Josh Hamilton of the Texas Rangers put on an exhibition of home run hitting at Monday night’s Home Run Derby, part of Major League Baseball’s All-Star Game celebration. In 20 minutes, he took the ball to the bleachers 28 times, including a run of 13 shots in a row. He broke the old record of 24 in a single round of the competition by 4. Not too bad for a guy who had been banned from baseball due to drug abuse not long ago.

Mr. Hamilton was always a great player, twice named North Carolina’s Gatorade High School Player of the Year. After graduating from high school, he was named High School Player of the Year by Baseball America and Amateur Player of the Year by USA Baseball. Drafted in 1999 by the Tampa Bay Devil Rays, he got a $3.96 million signing bonus and started playing in their minor league system. After a car accident in 2001, he started taking drugs and didn’t play ball at all from 2002 to 2006.

Then, he found Jesus, and he says he has been clean and sober since October 6, 2004. Major League Baseball requires him to take a urine test thrice weekly. It seems he has won. He wrote on ESPN.com back on July 5, 2007,

Addiction is a humbling experience. Getting it under control is even more humbling. I got better for one reason: I surrendered. Instead of asking to be bailed out, instead of making deals with God by saying, ‘If you get me out of this mess, I’ll stop doing what I’m doing,’ I asked for help. I wouldn’t do that before. I'd been the Devil Rays' No. 1 pick in the 1999 draft, supposedly a five-tool prospect. I was a big, strong man, and I was supposed to be able to handle my problems myself. That didn't work out so well.

Every day I'm reminded that my story is bigger than me. It never fails. Every time I go to the ballpark, I talk to people who are either battling addictions themselves or trying to help someone else who is. Who talks to me? Just about everybody.

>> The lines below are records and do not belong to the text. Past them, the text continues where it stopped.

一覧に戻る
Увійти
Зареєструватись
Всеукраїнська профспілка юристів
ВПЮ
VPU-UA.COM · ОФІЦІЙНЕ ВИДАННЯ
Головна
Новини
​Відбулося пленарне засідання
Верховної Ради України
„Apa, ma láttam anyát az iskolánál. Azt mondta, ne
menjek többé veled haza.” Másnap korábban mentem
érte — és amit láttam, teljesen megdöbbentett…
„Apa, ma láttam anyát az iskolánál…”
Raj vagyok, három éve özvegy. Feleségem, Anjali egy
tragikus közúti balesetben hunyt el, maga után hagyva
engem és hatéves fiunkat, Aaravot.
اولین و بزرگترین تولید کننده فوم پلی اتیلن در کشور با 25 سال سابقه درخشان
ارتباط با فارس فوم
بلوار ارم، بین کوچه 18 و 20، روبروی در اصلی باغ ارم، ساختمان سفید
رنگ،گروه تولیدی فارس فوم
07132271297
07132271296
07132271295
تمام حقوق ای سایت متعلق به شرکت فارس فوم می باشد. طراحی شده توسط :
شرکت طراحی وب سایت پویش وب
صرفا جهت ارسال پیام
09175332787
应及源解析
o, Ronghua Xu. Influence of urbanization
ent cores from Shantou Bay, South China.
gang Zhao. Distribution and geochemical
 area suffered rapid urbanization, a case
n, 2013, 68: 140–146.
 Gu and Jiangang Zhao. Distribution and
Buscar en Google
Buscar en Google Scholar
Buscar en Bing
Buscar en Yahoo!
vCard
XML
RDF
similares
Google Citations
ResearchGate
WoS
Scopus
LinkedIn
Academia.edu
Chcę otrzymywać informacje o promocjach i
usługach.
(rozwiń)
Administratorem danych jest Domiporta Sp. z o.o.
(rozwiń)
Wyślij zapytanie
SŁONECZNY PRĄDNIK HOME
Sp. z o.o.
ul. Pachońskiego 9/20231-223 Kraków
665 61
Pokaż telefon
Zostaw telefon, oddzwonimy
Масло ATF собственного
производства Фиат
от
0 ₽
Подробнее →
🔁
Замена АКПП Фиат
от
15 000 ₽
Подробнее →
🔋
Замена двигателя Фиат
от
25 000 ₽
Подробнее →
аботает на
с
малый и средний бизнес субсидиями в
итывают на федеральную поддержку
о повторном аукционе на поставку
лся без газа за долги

I walked to the plate to lead off an inning in early May, minding my own business, when the catcher jogged out to the mound to talk to his pitcher. As I was digging in, the home plate umpire (I'm intentionally not naming him) took off his mask and walked around the plate to brush it off. He looked up at me and said, ‘Josh, I’m really pulling for you. I’ve fought some battles myself, and I just want you to know I’m rooting for you.' A father will tell me about his son while I’m signing autographs. A mother will wait outside the players' parking lot to tell me about her daughter. They know where I’ve been. They look to me because I'm proof that hope is never lost.
No one will remember that Mr. Hamilton finished second in the contest, although Justin Morneau won’t forget that he won the final round 5-3. What everyone who watched will recall years from now was how Mr. Hamilton found his rhythm, and with his favorite personal pitcher, Clay Counsil (a spry 71-year-old) throwing them the way he liked them, he hit 28 home runs in the House that Ruth Built.

Mr. Hamilton gets the last words, “In St. Louis, I was standing in rightfield when a fan yelled, ‘My name is Josh Hamilton, and I’m a drug addict!’ I turned around and looked at him with my palms raised to the sky. ‘Tell me something I don’t know, dude,’ I said. The whole section started laughing and cheering, and the heckler turned to them and said, ‘Did you hear that? He’s my new favorite player.’ They cheered me from that point on.” On Monday night, he won an entirely new bunch to his side.